▶ [GIVEN DATA]
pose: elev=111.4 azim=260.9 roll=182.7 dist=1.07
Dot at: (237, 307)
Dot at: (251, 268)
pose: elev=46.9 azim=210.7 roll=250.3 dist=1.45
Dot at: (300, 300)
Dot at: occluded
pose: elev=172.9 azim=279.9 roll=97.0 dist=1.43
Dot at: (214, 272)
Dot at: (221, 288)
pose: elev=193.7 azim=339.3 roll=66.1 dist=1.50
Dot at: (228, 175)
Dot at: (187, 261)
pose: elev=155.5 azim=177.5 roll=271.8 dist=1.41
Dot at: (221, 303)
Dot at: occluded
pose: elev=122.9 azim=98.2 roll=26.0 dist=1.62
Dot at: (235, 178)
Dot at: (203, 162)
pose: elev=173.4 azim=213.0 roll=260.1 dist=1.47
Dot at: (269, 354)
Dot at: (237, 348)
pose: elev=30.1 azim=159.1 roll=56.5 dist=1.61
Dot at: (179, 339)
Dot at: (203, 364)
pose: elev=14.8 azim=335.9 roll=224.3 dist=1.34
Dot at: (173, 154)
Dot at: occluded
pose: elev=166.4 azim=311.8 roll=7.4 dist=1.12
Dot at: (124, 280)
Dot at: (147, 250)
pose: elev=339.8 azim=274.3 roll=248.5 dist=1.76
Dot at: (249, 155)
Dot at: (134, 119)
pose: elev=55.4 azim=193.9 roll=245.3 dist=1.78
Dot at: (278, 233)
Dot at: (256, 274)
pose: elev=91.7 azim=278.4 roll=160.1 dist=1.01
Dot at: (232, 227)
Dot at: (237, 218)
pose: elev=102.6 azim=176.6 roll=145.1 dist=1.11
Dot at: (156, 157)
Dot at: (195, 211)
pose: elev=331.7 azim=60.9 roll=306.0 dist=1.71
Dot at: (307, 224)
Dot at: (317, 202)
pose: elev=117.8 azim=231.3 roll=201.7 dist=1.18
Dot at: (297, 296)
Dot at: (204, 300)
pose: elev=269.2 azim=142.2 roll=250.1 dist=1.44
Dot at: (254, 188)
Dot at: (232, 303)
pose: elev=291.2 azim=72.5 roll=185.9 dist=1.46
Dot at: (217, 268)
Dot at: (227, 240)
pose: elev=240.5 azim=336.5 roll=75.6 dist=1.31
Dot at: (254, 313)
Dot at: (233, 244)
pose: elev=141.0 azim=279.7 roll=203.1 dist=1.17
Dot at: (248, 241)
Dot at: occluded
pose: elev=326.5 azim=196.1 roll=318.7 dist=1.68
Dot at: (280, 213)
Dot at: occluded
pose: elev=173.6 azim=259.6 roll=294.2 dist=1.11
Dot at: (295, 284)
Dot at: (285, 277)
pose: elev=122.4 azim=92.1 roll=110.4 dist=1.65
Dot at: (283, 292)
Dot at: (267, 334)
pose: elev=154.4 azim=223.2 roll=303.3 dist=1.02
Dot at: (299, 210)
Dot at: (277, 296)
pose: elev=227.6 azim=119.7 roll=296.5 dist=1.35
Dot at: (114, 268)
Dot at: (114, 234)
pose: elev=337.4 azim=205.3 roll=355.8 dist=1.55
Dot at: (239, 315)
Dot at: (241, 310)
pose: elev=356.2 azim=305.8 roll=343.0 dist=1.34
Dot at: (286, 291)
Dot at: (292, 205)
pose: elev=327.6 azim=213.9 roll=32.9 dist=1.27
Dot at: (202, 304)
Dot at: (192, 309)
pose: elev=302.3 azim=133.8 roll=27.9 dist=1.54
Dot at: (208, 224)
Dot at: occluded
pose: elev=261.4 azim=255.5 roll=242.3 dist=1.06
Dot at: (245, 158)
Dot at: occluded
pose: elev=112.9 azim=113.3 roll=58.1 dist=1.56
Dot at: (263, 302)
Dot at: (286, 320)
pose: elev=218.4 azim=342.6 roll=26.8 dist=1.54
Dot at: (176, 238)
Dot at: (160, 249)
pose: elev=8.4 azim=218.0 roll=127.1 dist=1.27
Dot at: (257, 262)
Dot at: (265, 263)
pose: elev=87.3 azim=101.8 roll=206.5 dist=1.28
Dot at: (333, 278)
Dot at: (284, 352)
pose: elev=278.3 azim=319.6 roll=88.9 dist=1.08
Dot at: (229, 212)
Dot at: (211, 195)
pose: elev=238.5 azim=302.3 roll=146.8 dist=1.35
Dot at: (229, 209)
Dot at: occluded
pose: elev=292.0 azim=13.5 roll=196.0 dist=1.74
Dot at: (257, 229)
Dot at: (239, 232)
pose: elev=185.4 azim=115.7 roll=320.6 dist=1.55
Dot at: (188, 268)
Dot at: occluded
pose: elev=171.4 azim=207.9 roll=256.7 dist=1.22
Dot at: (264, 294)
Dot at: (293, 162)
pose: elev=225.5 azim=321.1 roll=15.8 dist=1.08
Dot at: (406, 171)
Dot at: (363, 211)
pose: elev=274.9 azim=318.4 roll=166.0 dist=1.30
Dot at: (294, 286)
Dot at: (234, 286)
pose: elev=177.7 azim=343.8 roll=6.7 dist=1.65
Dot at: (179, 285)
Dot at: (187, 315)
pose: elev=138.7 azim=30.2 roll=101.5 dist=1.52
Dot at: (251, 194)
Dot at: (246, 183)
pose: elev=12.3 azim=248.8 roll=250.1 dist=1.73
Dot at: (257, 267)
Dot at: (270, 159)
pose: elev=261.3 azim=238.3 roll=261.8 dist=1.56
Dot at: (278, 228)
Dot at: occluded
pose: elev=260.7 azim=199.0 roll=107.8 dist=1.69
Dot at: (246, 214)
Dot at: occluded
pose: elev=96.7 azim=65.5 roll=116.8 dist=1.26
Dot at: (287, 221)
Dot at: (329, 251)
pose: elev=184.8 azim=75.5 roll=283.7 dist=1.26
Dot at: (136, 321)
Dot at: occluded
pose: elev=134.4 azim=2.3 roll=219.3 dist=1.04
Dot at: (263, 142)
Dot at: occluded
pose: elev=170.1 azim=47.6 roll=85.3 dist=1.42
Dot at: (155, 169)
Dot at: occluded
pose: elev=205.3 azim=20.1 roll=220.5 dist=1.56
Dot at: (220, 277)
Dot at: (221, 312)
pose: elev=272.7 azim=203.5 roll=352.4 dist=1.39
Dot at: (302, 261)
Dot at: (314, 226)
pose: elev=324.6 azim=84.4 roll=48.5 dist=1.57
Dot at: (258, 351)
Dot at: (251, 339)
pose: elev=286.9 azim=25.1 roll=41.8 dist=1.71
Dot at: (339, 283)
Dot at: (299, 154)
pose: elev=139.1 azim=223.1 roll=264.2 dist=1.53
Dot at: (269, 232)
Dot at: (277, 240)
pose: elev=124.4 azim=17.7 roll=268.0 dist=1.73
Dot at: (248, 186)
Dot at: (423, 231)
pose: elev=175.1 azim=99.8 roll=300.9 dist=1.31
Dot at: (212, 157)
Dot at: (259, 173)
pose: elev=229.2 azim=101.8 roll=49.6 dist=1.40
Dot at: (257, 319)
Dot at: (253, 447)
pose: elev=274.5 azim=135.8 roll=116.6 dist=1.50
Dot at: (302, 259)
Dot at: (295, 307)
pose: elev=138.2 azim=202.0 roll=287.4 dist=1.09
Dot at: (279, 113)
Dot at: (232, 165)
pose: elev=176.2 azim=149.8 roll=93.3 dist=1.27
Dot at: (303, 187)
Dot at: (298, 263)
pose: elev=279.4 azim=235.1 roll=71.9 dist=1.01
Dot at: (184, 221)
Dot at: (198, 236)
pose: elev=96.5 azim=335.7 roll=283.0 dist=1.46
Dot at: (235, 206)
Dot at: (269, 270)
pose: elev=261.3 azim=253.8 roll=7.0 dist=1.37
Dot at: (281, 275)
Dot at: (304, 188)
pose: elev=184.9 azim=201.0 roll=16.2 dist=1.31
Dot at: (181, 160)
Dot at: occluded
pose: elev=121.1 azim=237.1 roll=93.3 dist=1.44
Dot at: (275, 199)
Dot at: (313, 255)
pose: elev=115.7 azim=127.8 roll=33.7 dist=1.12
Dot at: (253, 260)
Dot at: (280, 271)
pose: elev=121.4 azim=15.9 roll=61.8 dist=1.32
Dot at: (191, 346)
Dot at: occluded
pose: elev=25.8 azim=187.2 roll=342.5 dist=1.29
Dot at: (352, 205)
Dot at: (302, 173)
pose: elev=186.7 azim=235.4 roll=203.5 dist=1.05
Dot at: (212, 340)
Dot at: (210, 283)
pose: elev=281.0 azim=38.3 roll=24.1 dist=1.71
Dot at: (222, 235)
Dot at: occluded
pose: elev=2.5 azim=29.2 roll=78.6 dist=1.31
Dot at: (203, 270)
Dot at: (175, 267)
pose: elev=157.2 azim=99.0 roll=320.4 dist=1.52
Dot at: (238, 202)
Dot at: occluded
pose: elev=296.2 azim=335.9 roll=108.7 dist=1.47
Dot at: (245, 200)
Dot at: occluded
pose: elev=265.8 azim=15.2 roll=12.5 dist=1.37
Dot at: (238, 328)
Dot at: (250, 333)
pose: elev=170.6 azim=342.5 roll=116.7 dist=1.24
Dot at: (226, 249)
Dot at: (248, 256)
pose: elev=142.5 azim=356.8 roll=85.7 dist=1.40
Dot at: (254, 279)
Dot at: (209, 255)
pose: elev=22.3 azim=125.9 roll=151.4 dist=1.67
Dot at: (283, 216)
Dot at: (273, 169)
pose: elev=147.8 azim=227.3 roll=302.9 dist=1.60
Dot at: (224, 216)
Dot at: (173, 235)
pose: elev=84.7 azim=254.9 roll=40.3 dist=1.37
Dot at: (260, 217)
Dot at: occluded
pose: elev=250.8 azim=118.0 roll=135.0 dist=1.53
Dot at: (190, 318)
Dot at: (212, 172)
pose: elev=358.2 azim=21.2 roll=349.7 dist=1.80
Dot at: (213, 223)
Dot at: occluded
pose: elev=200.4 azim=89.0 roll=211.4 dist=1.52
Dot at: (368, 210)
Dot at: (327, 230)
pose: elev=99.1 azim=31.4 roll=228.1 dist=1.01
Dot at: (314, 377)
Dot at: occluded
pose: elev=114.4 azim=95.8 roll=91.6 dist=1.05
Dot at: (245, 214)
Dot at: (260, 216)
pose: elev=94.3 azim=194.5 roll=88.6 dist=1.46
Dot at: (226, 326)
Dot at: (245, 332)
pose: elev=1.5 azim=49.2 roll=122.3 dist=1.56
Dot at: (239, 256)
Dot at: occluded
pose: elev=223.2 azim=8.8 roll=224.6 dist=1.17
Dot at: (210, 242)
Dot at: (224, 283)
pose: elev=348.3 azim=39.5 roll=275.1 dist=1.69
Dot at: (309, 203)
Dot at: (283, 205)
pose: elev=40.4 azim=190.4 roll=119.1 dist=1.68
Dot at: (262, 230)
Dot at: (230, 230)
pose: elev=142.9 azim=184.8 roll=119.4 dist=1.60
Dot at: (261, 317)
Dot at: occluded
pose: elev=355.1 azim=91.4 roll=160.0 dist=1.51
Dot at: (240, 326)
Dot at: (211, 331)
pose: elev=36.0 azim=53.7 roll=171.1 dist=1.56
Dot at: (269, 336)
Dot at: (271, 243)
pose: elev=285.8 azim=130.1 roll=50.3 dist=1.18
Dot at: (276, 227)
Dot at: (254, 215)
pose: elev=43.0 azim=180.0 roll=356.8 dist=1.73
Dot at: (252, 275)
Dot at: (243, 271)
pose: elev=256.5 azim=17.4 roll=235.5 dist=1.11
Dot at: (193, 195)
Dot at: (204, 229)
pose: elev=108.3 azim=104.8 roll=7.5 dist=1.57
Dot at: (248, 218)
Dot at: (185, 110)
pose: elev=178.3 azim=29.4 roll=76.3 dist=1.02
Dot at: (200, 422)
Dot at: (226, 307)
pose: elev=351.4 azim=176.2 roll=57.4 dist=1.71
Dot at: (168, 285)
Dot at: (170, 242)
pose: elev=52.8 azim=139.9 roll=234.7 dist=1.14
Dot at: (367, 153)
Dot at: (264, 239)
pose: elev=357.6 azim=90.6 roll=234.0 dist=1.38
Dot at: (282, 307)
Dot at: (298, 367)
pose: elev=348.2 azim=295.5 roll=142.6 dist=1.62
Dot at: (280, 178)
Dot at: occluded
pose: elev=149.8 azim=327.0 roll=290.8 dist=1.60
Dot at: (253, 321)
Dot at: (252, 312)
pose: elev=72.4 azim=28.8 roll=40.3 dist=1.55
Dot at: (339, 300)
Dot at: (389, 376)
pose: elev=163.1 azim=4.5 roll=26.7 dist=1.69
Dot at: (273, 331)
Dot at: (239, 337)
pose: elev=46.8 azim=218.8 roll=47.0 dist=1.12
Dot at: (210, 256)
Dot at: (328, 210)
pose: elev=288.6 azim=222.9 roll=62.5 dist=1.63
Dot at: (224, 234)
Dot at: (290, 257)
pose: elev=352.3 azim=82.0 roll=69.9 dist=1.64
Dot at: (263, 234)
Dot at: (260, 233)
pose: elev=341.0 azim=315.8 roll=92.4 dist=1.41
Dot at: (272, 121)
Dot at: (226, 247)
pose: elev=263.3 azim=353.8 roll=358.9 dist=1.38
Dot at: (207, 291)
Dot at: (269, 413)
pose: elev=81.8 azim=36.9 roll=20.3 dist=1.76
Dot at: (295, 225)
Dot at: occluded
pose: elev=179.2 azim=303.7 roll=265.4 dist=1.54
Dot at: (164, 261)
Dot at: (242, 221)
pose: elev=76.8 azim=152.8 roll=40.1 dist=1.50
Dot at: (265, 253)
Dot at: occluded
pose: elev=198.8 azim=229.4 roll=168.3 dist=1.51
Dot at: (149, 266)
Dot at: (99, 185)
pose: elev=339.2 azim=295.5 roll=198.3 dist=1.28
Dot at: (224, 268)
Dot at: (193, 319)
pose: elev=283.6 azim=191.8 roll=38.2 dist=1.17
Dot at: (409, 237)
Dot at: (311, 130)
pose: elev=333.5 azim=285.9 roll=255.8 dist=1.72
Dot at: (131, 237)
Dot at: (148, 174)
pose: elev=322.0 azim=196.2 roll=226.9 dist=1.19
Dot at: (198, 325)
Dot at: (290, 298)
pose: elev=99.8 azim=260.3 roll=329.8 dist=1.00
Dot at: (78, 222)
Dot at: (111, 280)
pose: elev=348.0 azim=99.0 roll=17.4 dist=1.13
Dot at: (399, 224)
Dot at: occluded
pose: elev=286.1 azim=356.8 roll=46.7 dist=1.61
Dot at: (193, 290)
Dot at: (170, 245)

▶ [REQUIRED TASK]
Rewrite the stretch of data from the line that contains "pose: elev=121.4 azim=15.9" through the line that contains "Dot at: (175, 267)", renaming "pose" to "camera" and keeping everything else the same.

▶ [ANSWER TO THE EXERCISE]
camera: elev=121.4 azim=15.9 roll=61.8 dist=1.32
Dot at: (191, 346)
Dot at: occluded
camera: elev=25.8 azim=187.2 roll=342.5 dist=1.29
Dot at: (352, 205)
Dot at: (302, 173)
camera: elev=186.7 azim=235.4 roll=203.5 dist=1.05
Dot at: (212, 340)
Dot at: (210, 283)
camera: elev=281.0 azim=38.3 roll=24.1 dist=1.71
Dot at: (222, 235)
Dot at: occluded
camera: elev=2.5 azim=29.2 roll=78.6 dist=1.31
Dot at: (203, 270)
Dot at: (175, 267)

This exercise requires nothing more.